Wendy's Got the Heat
- Author: Wendy Williams; Karen Hunter;
- Language: English
- Subject: Autobiography
- Publisher: Atria Books
- Publication date: August 2003
- Media type: Print
- ISBN: 0-7434-7021-4
- OCLC: 52724929
- Dewey Decimal: 791.4402/8/092 B
- LC Class: PN1991.4.W57 A3 2003

= Wendy's Got the Heat =

2003 autobiography by Wendy Williams

Wendy's Got the Heat is a 2003 autobiography by American broadcaster and media personality Wendy Williams, co-written with journalist Karen Hunter.

==Background==

I always knew I wanted to write a book, and I thought it would be a tell-all gossip book. I didn't think it would be the story of my life because I'm just a deejay and who would think people would be interested?
— Wendy Williams on her original motive for writing a book

While on her WBLS radio show in 2002, Wendy Williams expressed interest in writing a book. Three Simon & Schuster employees who regularly listened to the program heard Williams' statement and contacted her. Publishers from Atria Books and Pocket Books met with Williams and agreed an autobiography would be appropriate given her past experiences with drug use, miscarriage, and public feud with employers at WQHT, which they felt would "motivate women facing similar challenges in their struggles for success". After Williams's agent signed a North American distribution deal for the book, she coauthored it with journalist Karen Hunter.

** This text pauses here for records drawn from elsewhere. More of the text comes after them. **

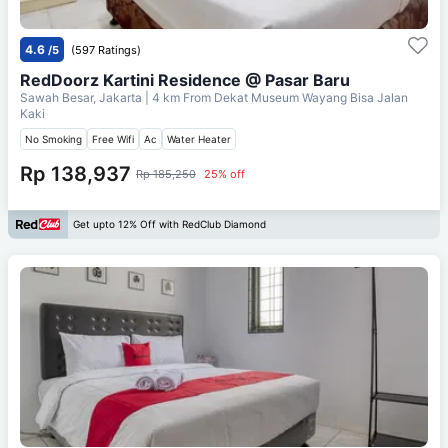
4.6
/5
(597 Ratings)
RedDoorz Kartini Residence @ Pasar Baru
Sawah Besar, Jakarta
| 4 km From
Dekat Museum Wayang Bisa Jalan
Kaki
No Smoking
Free Wifi
Ac
Water Heater
Rp 138,937
Rp 185,250
25% off
Get upto 12% Off with RedClub Diamond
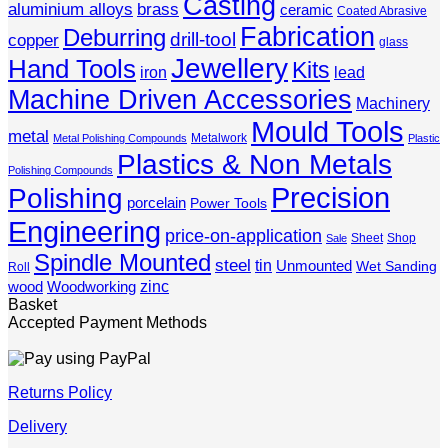
Casting
aluminium alloys
brass
ceramic
Coated Abrasive
Fabrication
Deburring
drill-tool
copper
glass
Jewellery
Hand Tools
Kits
iron
lead
Machine Driven Accessories
Machinery
Mould Tools
metal
Metalwork
Metal Polishing Compounds
Plastic
Plastics & Non Metals
Polishing Compounds
Precision
Polishing
porcelain
Power Tools
Engineering
price-on-application
Sheet
Shop
Sale
Spindle Mounted
steel
tin
Unmounted
Wet Sanding
Roll
zinc
wood
Woodworking
Basket
Accepted Payment Methods
Returns Policy
Delivery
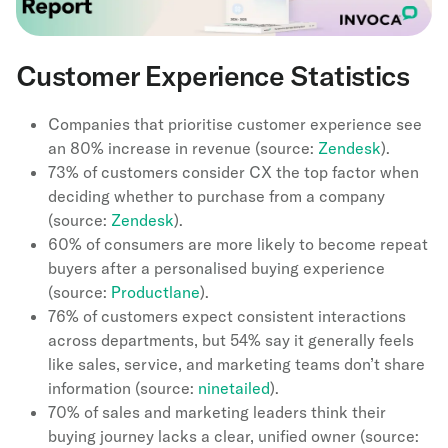
Customer Experience Statistics
Companies that prioritise customer experience see
an 80% increase in revenue (source:
Zendesk
).
73% of customers consider CX the top factor when
deciding whether to purchase from a company
(source:
Zendesk
).
60% of consumers are more likely to become repeat
buyers after a personalised buying experience
(source:
Productlane
).
76% of customers expect consistent interactions
across departments, but 54% say it generally feels
like sales, service, and marketing teams don’t share
information (source:
ninetailed
).
70% of sales and marketing leaders think their
buying journey lacks a clear, unified owner (source:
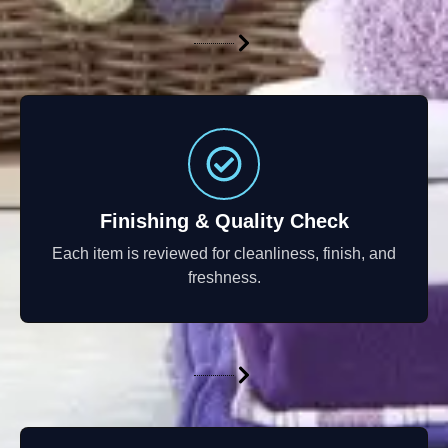
Finishing & Quality Check
Each item is reviewed for cleanliness, finish, and
freshness.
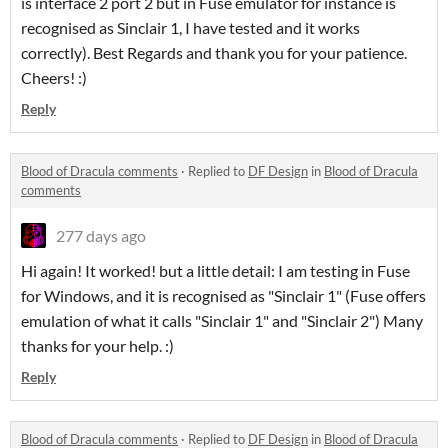
is interface 2 port 2 but in Fuse emulator for instance is
recognised as Sinclair 1, I have tested and it works
correctly). Best Regards and thank you for your patience.
Cheers! :)
Reply
Blood of Dracula comments
·
Replied to
DF Design
in
Blood of Dracula
comments
277 days ago
Hi again! It worked! but a little detail: I am testing in Fuse
for Windows, and it is recognised as "Sinclair 1" (Fuse offers
emulation of what it calls "Sinclair 1" and "Sinclair 2") Many
thanks for your help. :)
Reply
Blood of Dracula comments
·
Replied to
DF Design
in
Blood of Dracula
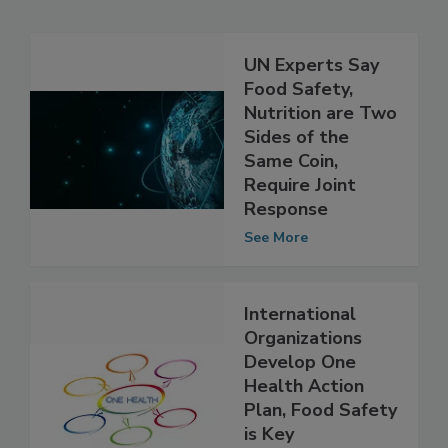
Related Articles
UN Experts Say
Food Safety,
Nutrition are Two
Sides of the
Same Coin,
Require Joint
Response
See More
International
Organizations
Develop One
Health Action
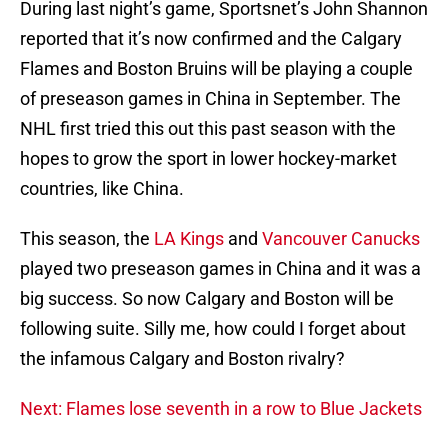
During last night’s game, Sportsnet’s John Shannon
reported that it’s now confirmed and the Calgary
Flames and Boston Bruins will be playing a couple
of preseason games in China in September. The
NHL first tried this out this past season with the
hopes to grow the sport in lower hockey-market
countries, like China.
This season, the
LA Kings
and
Vancouver Canucks
played two preseason games in China and it was a
big success. So now Calgary and Boston will be
following suite. Silly me, how could I forget about
the infamous Calgary and Boston rivalry?
Next: Flames lose seventh in a row to Blue Jackets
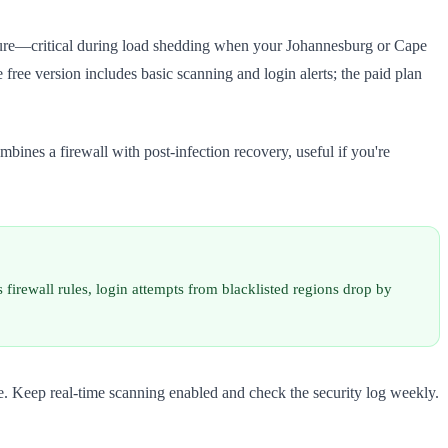
ucture—critical during load shedding when your Johannesburg or Cape
 free version includes basic scanning and login alerts; the paid plan
bines a firewall with post-infection recovery, useful if you're
firewall rules, login attempts from blacklisted regions drop by
ite. Keep real-time scanning enabled and check the security log weekly.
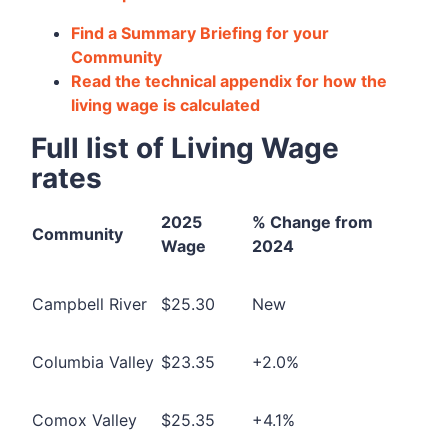
Find a Summary Briefing for your
Community
Read the technical appendix for how the
living wage is calculated
Full list of Living Wage
rates
2025
% Change from
Community
Wage
2024
Campbell River
$25.30
New
Columbia Valley
$23.35
+2.0%
Comox Valley
$25.35
+4.1%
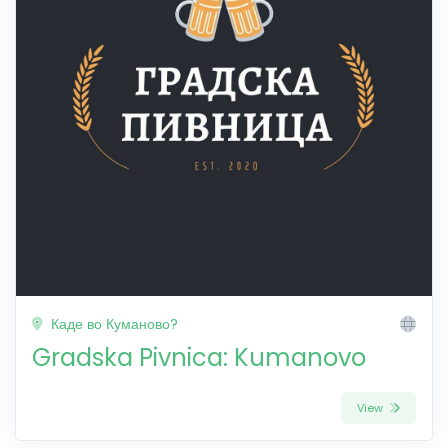
Каде во Куманово?
Gradska Pivnica: Kumanovo
View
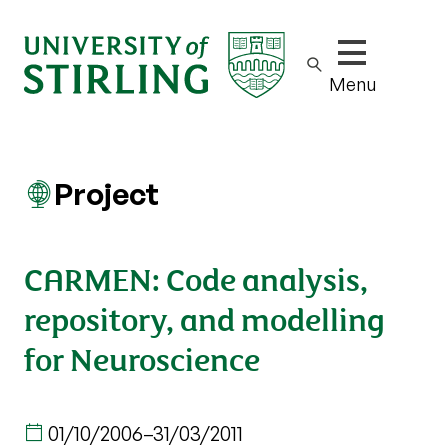
Show/hide m
Menu
Project
CARMEN: Code analysis,
repository, and modelling
for Neuroscience
01/10/2006
–
31/03/2011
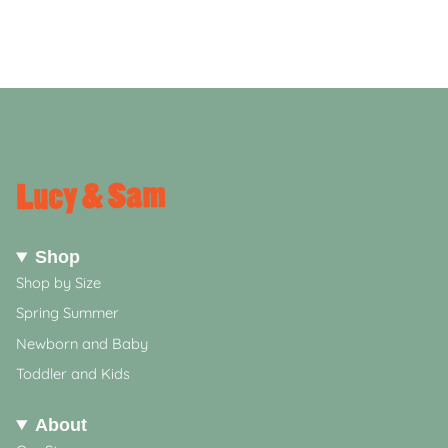
Shop
Shop by Size
Spring Summer
Newborn and Baby
Toddler and Kids
About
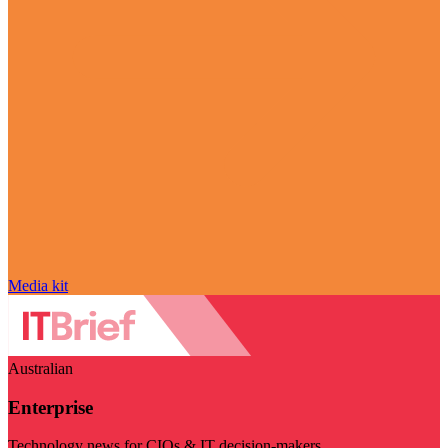
Media kit
Australian
Enterprise
Technology news for CIOs & IT decision-makers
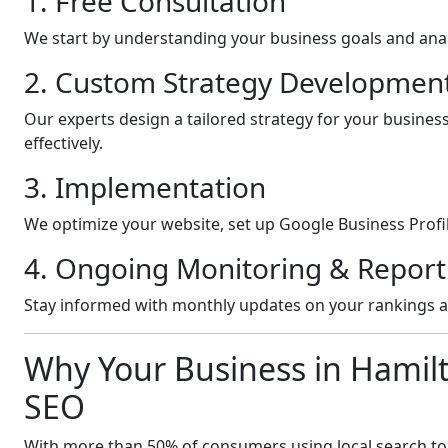
1. Free Consultation
We start by understanding your business goals and anal
2. Custom Strategy Developmen
Our experts design a tailored strategy for your busines
effectively.
3. Implementation
We optimize your website, set up Google Business Profil
4. Ongoing Monitoring & Report
Stay informed with monthly updates on your rankings 
Why Your Business in Hamil
SEO
With more than 50% of consumers using local search to fi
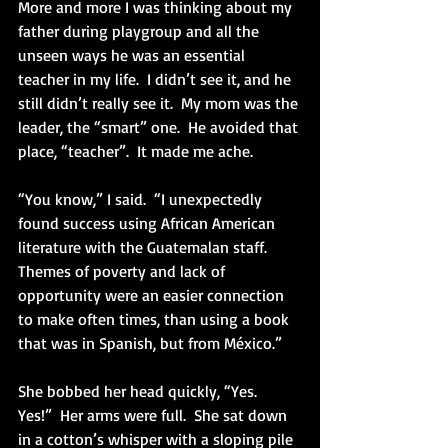
More and more I was thinking about my 
father during playgroup and all the 
unseen ways he was an essential 
teacher in my life.  I didn’t see it, and he 
still didn’t really see it.  My mom was the 
leader, the “smart” one.  He avoided that 
place, “teacher”.  It made me ache.
“You know,” I said.  “I unexpectedly 
found success using African American 
literature with the Guatemalan staff.  
Themes of poverty and lack of 
opportunity were an easier connection 
to make often times, than using a book 
that was in Spanish, but from México.” 
She bobbed her head quickly, “Yes.  
Yes!”  Her arms were full.  She sat down 
in a cotton’s whisper with a sloping pile 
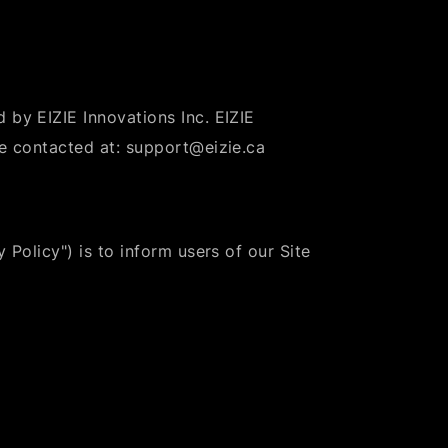
 by EIZIE Innovations Inc. EIZIE
be contacted at: support@eizie.ca
 Policy") is to inform users of our Site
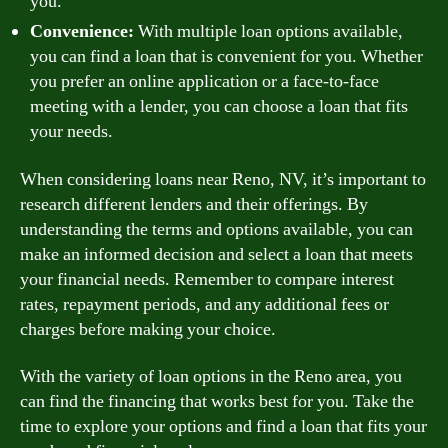
you.
Convenience:
With multiple loan options available,
you can find a loan that is convenient for you. Whether
you prefer an online application or a face-to-face
meeting with a lender, you can choose a loan that fits
your needs.
When considering loans near Reno, NV, it’s important to
research different lenders and their offerings. By
understanding the terms and options available, you can
make an informed decision and select a loan that meets
your financial needs. Remember to compare interest
rates, repayment periods, and any additional fees or
charges before making your choice.
With the variety of loan options in the Reno area, you
can find the financing that works best for you. Take the
time to explore your options and find a loan that fits your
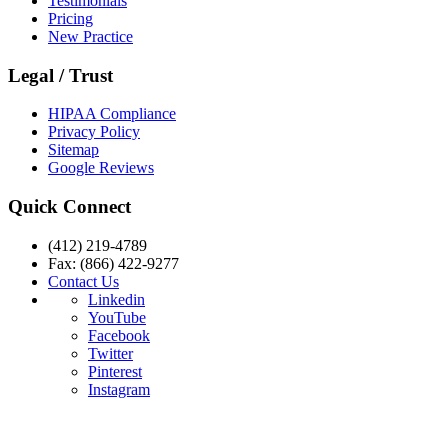
Testimonials
Pricing
New Practice
Legal / Trust
HIPAA Compliance
Privacy Policy
Sitemap
Google Reviews
Quick Connect
(412) 219-4789
Fax: (866) 422-9277
Contact Us
Linkedin
YouTube
Facebook
Twitter
Pinterest
Instagram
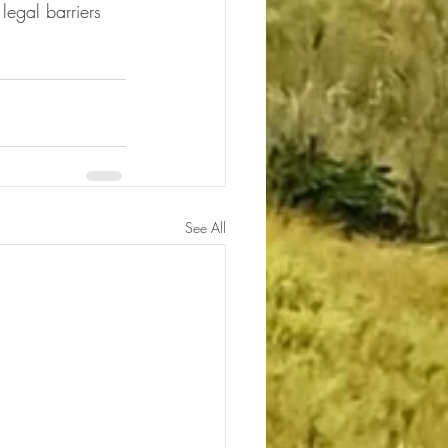
legal barriers 
See All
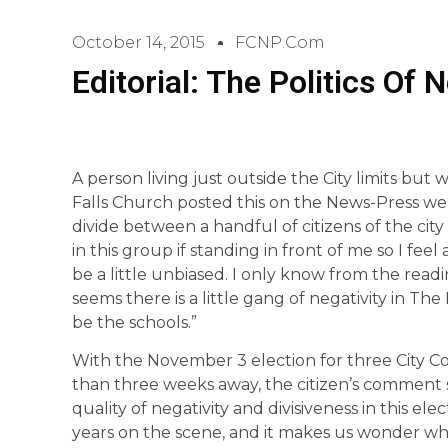
October 14, 2015
FCNP.com
Editorial: The Politics Of N
A person living just outside the City limits but 
Falls Church posted this on the News-Press web
divide between a handful of citizens of the cit
in this group if standing in front of me so I fee
be a little unbiased. I only know from the readin
seems there is a little gang of negativity in The
be the schools.”
With the November 3 election for three City C
than three weeks away, the citizen’s comment
quality of negativity and divisiveness in this el
years on the scene, and it makes us wonder wh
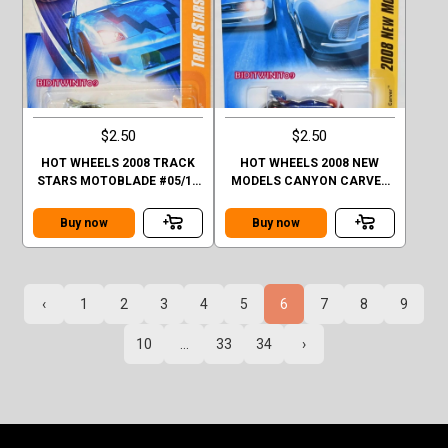
$2.50
$2.50
HOT WHEELS 2008 TRACK
HOT WHEELS 2008 NEW
STARS MOTOBLADE #05/12
MODELS CANYON CARVER
FACTORY SEALED
BLUE FACTORY SEALED
Buy now
Buy now
‹
1
2
3
4
5
6
7
8
9
10
...
33
34
›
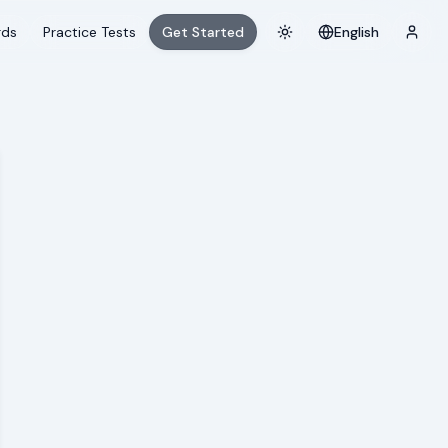
rds
Practice Tests
Get Started
English
Toggle theme
Login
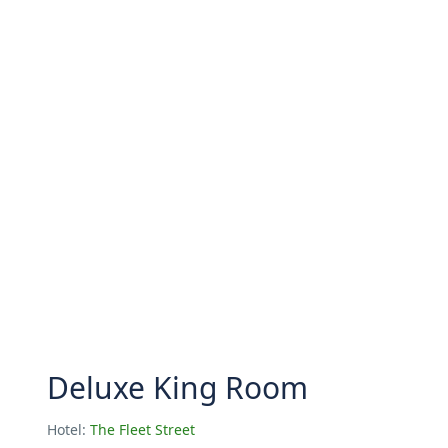
Deluxe King Room
Hotel:
The Fleet Street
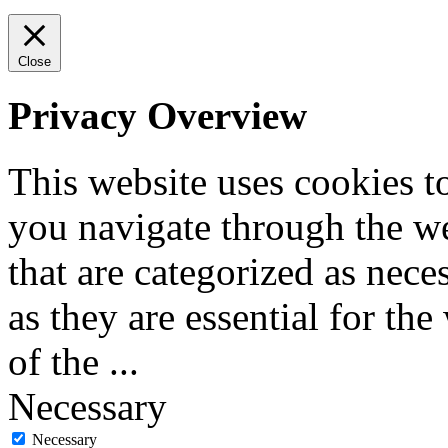
Close
Privacy Overview
This website uses cookies 
you navigate through the we
that are categorized as nece
as they are essential for the
of the
...
Necessary
Necessary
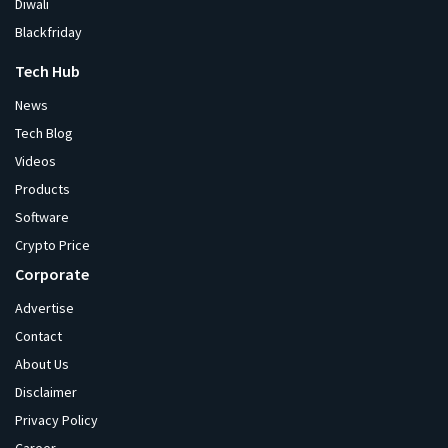
Diwali
Blackfriday
Tech Hub
News
Tech Blog
Videos
Products
Software
Crypto Price
Corporate
Advertise
Contact
About Us
Disclaimer
Privacy Policy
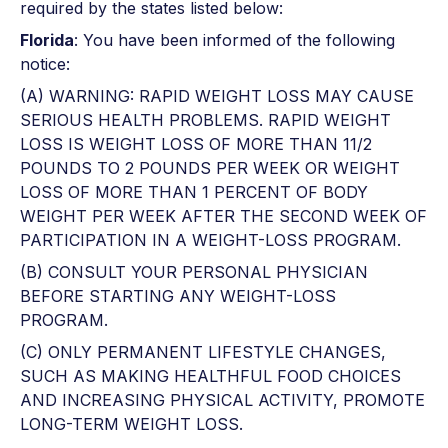
required by the states listed below:
Florida
: You have been informed of the following
notice:
(A) WARNING: RAPID WEIGHT LOSS MAY CAUSE
SERIOUS HEALTH PROBLEMS. RAPID WEIGHT
LOSS IS WEIGHT LOSS OF MORE THAN 11/2
POUNDS TO 2 POUNDS PER WEEK OR WEIGHT
LOSS OF MORE THAN 1 PERCENT OF BODY
WEIGHT PER WEEK AFTER THE SECOND WEEK OF
PARTICIPATION IN A WEIGHT-LOSS PROGRAM.
(B) CONSULT YOUR PERSONAL PHYSICIAN
BEFORE STARTING ANY WEIGHT-LOSS
PROGRAM.
(C) ONLY PERMANENT LIFESTYLE CHANGES,
SUCH AS MAKING HEALTHFUL FOOD CHOICES
AND INCREASING PHYSICAL ACTIVITY, PROMOTE
LONG-TERM WEIGHT LOSS.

==Publication and promotion==
Atria Books released Wendy's Got the Heat in hardcover on August 1, 2003. To promote it, Williams scheduled appearances and book signings at libraries and bookstores in New York City, Washington, D.C., and Philadelphia. She also marketed it at the year's Harlem Book Fair, where it sold 400 copies. Wendy's Got the Heat debuted at number nine on the nonfiction New York Times Best Seller list for the week ended August 9, 2003. On Essence magazine's hardcover nonfiction bestsellers list—which is based on sales at African-American bookstores—it entered at number one. The following August, Pocket Books released it in mass market paperback.

==Reception==
Wendy's Got the Heat received mixed reviews from critics. In the Library Journal, Mark Bay compared the autobiography favorably to those by radio personalities Howard Stern and Mancow Muller for discussing topics like drug addiction and miscarriage instead of "preening rants and juvenile infatuations with genitalia". Writing for QBR The Black Book Review, Kecia Palmer-Cousins thought the inclusion of these experiences made the book more candid than a typical autobiography. In the New York Amsterdam News, Renee Minus White appreciated that Williams "is as personal about her own dramatic and often complicated life as she asks her [radio] guests to be". Publishers Weekly felt it lacked information regarding Williams' job responsibilities as a disc jockey. In his book Hip-Hop Revolution in the Flesh, scholar Greg Thomas felt Williams was hypocritical for promoting Queen's English while the autobiography opens with the line "Bitches and niggas every day are practicing to do my shit." Kirkus Reviews agreed, regarding the statement "there is no excuse for not being able to speak well" contradictory because the book's "narrative [is written] in the most casual of street slang".

Critics differed regarding the effectiveness of anecdotes about achieving success in life. Tim Butler of the African-American newspaper Tri-State Defender wrote that the autobiography "offers readers a wealth of lessons on everything from how to achieve their goals to how to live their lives". Palmer-Cousins considered the quote "Nothing is guaranteed. Learn from your mistakes and move on and above all else be true to yourself" as a useful life lesson. In contrast, Publishers Weekly thought the statement "getting high with muthafuckas doesn't do anything for you except give people something to talk about" lacked depth, and Kirkus Reviews considered the book's relationship and career advice "embarrassingly simplistic".